The assumption is that there is already a cluster you can create services in. If not, create one using FARGATE, just for simplicity. Considering this setup is primarily low traffic sites, even the minimum FARGATE resources seem like a waste, so unlike what the console says about EC2 being for high throughput work, I may benefit from buying a single small EC2 instance and using it to run multiple low-traffic ECS services on. But that's a future topic. For now, all services are containers running in FARGATE.

  1. Go to ECS
  2. Select Task definitions
  3. Click Create new task definition
  4. Select Launch Type FARGATE
  5. Select sample-site.task for the Task role
  6. Select sample-site.task-runner for the Task execution role
  7. Under Container details, link to your application container
  8. Under Port Mappings expose the port that the container listens on
  9. Click Add environment file
  10. Set Location to arn:aws:s3:::sample-site-private/prod.env
    • More versatile than env vars in the definition, and safer if the env contains secrets
    • Alternatively could use Parameter Store.
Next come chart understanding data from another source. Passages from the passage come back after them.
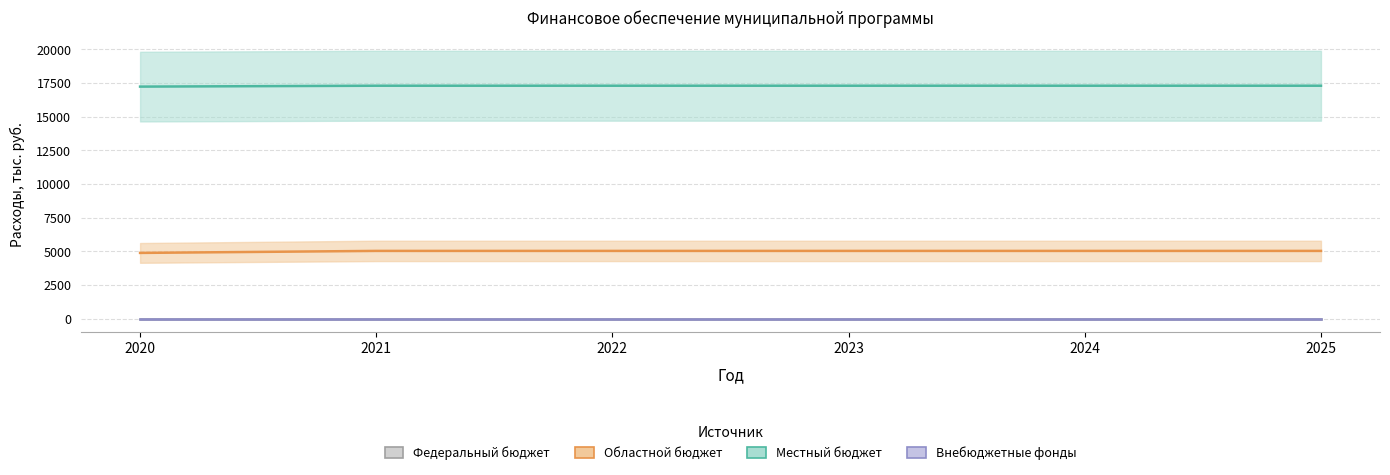

Is it true that Областной бюджет equals 8807.2 at 2021?

False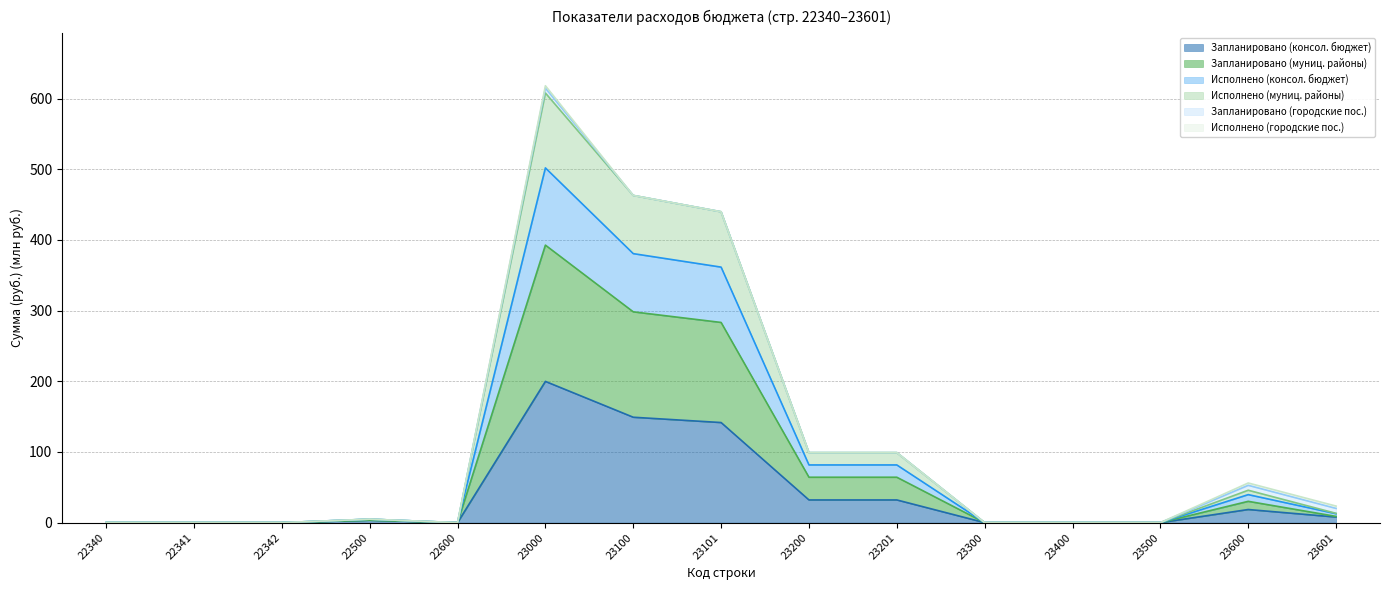

True or false: Исполнено (консол. бюджет) and Запланировано (муниц. районы) intersect in this chart.

False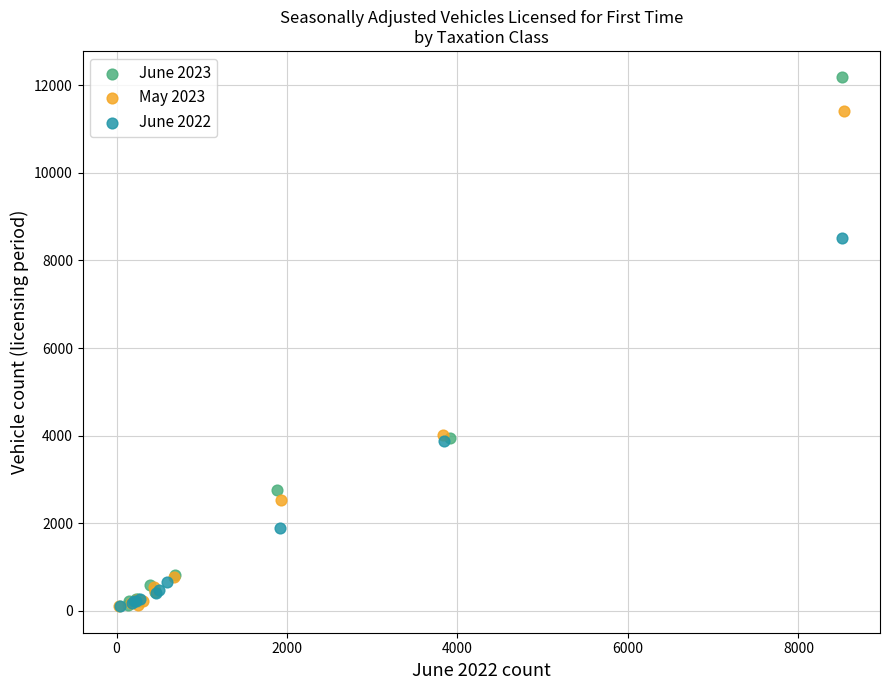

What are all the series names shown in the legend?

June 2023, May 2023, June 2022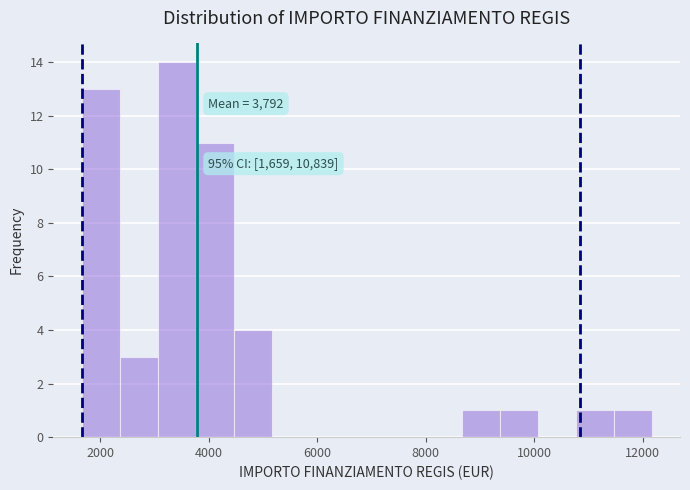

Around what value on the x-axis is the tallest bar? Give the approximate position of its centre, as read against the axis.

3400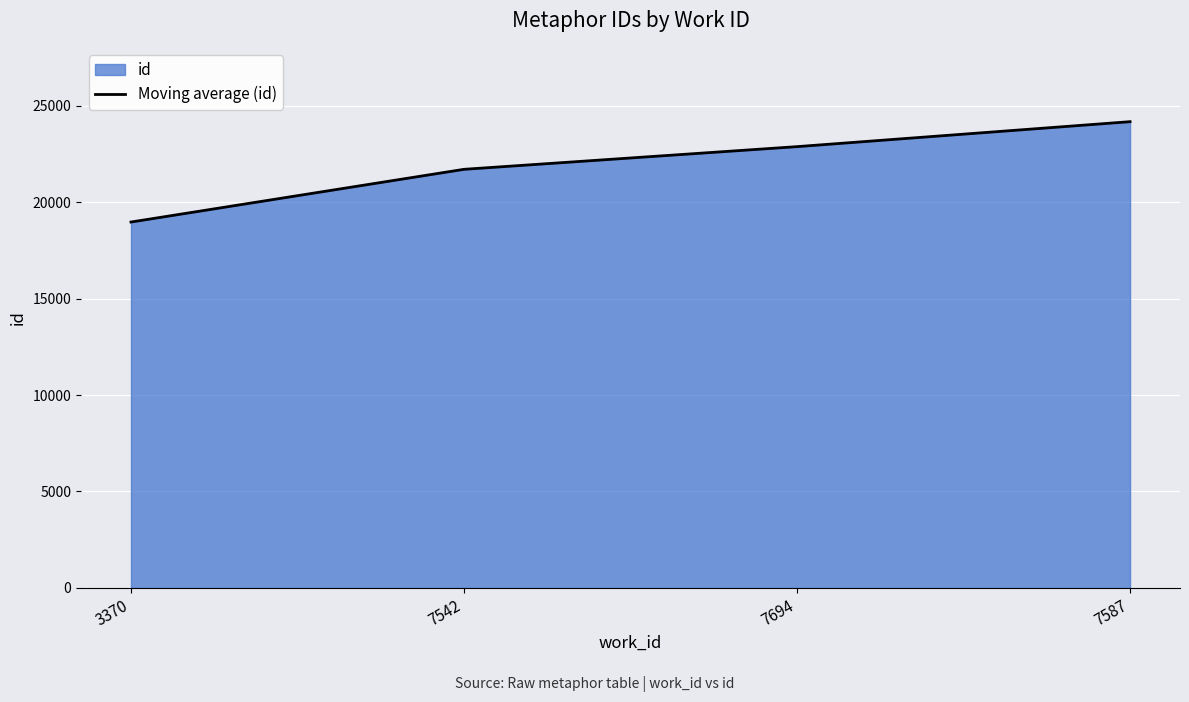

Approximately how many times larger is the value at 7542 compared to 7587?

0.9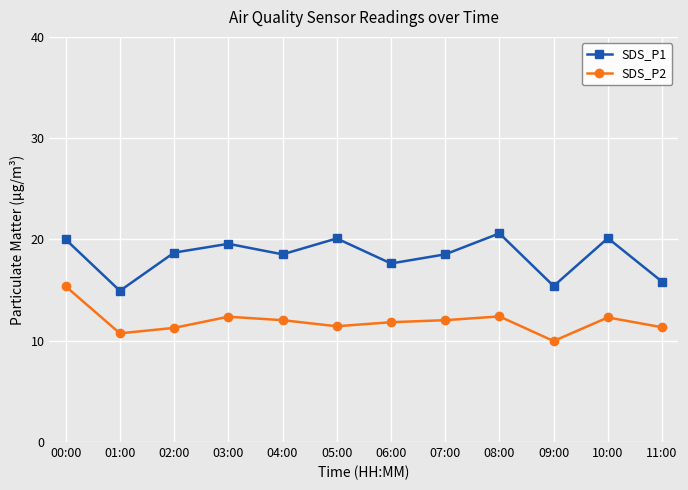

How many data points in SDS_P2 are above 12?

6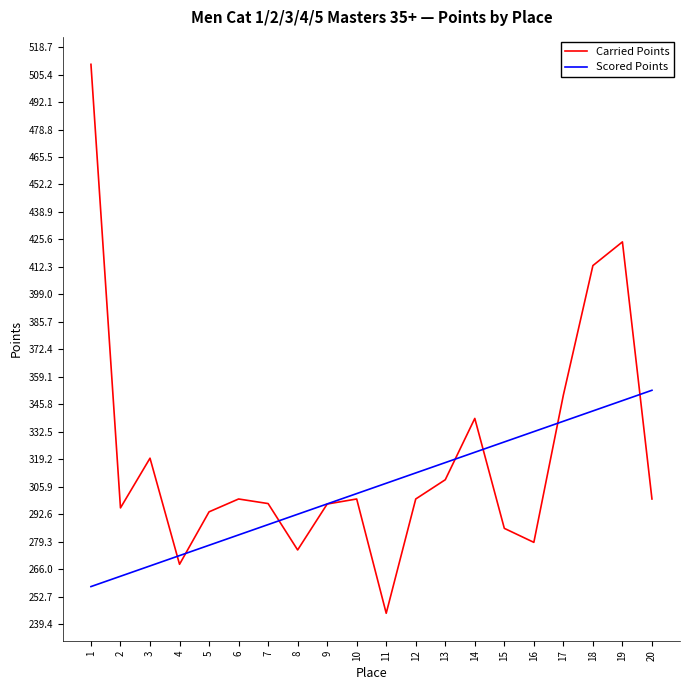

True or false: Scored Points has a value of 63.4 at 11.

False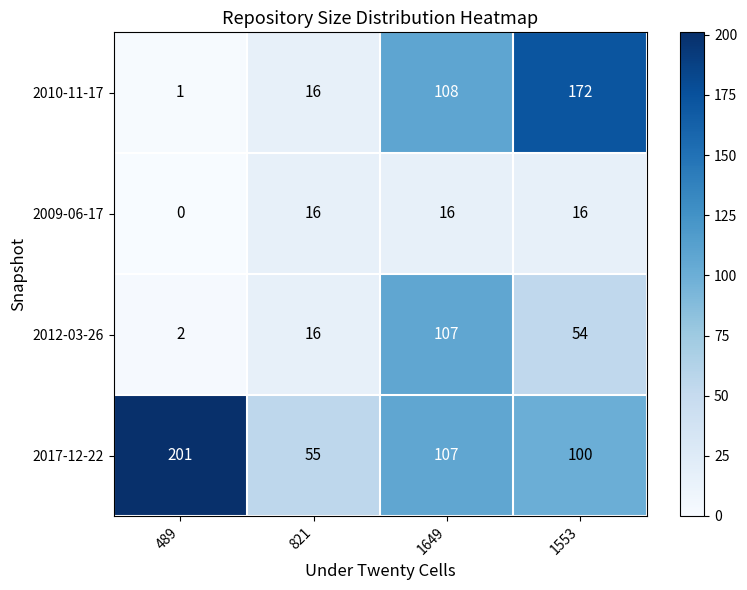

What is the approximate value of 2017-12-22 at 1553, to the nearest 10?

100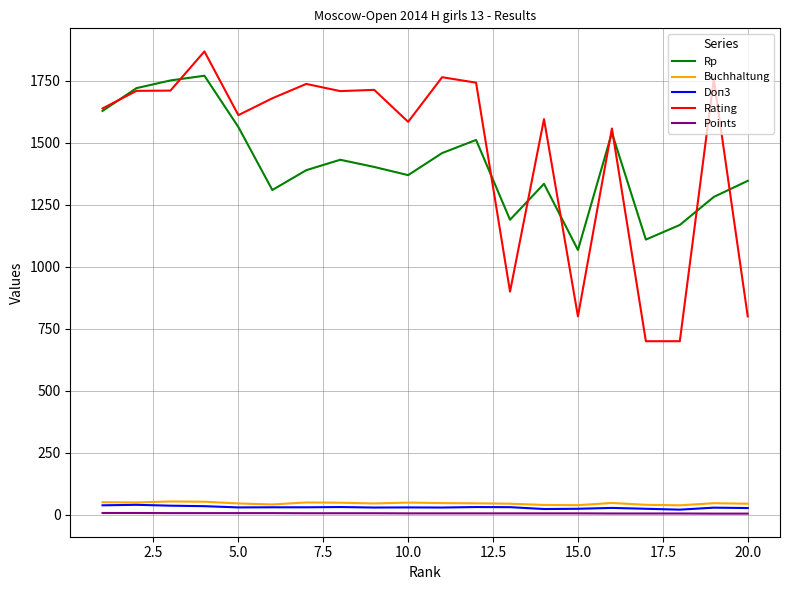

What are all the series names shown in the legend?

Rp, Buchhaltung, Doп3, Rating, Points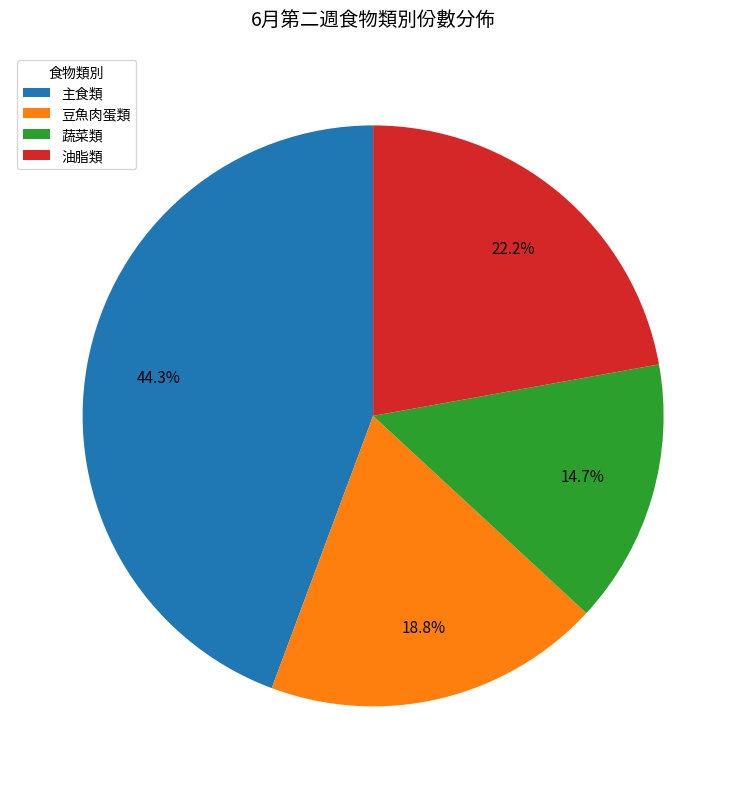

What portion of the pie excludes 主食類?

55.7%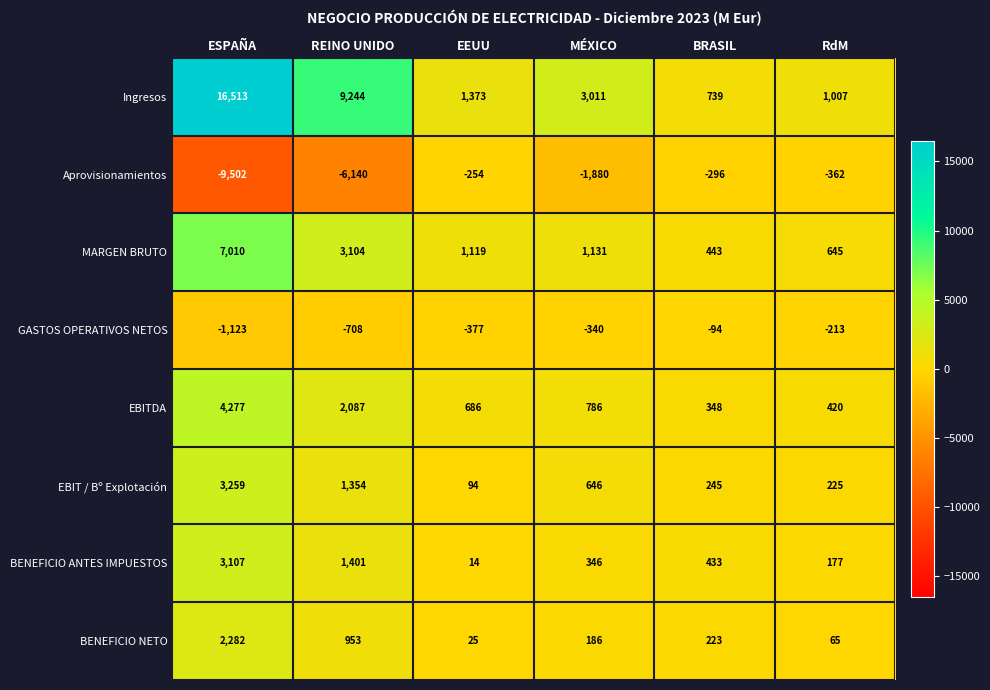

What is the difference between the maximum and minimum values in the GASTOS OPERATIVOS NETOS series?

1029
I'll write that up once I figure it out.
  11. Create task definition

Create Service

  1. Go to ECS
  2. Select Clusters
  3. Select your cluster
  4. Click Create in the Services tab
  5. Leave Capacity provider strategy
  6. Leave Application Type as Service
  7. Select the above create Task definition
  8. under Networking
  9. Remove default group
  10. Add the service specific security group created above
  11. (Optional) Add a Home only security group for direct access
  12. Under Load balancing, select previously created ALB
  13. Pick HTTPS listener
  14. Pick previously created Target Group
  15. As the service is deployed, it will automatically fill in targets in the target group
  16. Update DNS to point host to ALB cname

Add more sites

Repeat the Creating Services instructions to add additional sites to the ALB.

What's next

The above setups are for low traffic sites. I use this setup to run a couple of wordpress blogs and some other code projects. If there is more than rudimentary traffic, it would be time revisit the deployment types and possible replicas. But the nice thing is that you can easily scale this up and down or add elastic scaling rules, and deployment of code changes is done by container pushes and creating new revisions of task definitions.

The next thing I do want to take a look at is setting up an EC2 instance to run as my launch target instead of FARGATE because even at .25vCPU my current sites are over-provisioned and costing me more than the dedicated EC2 instance with its Elastic IP I had before that I was manually updating code on.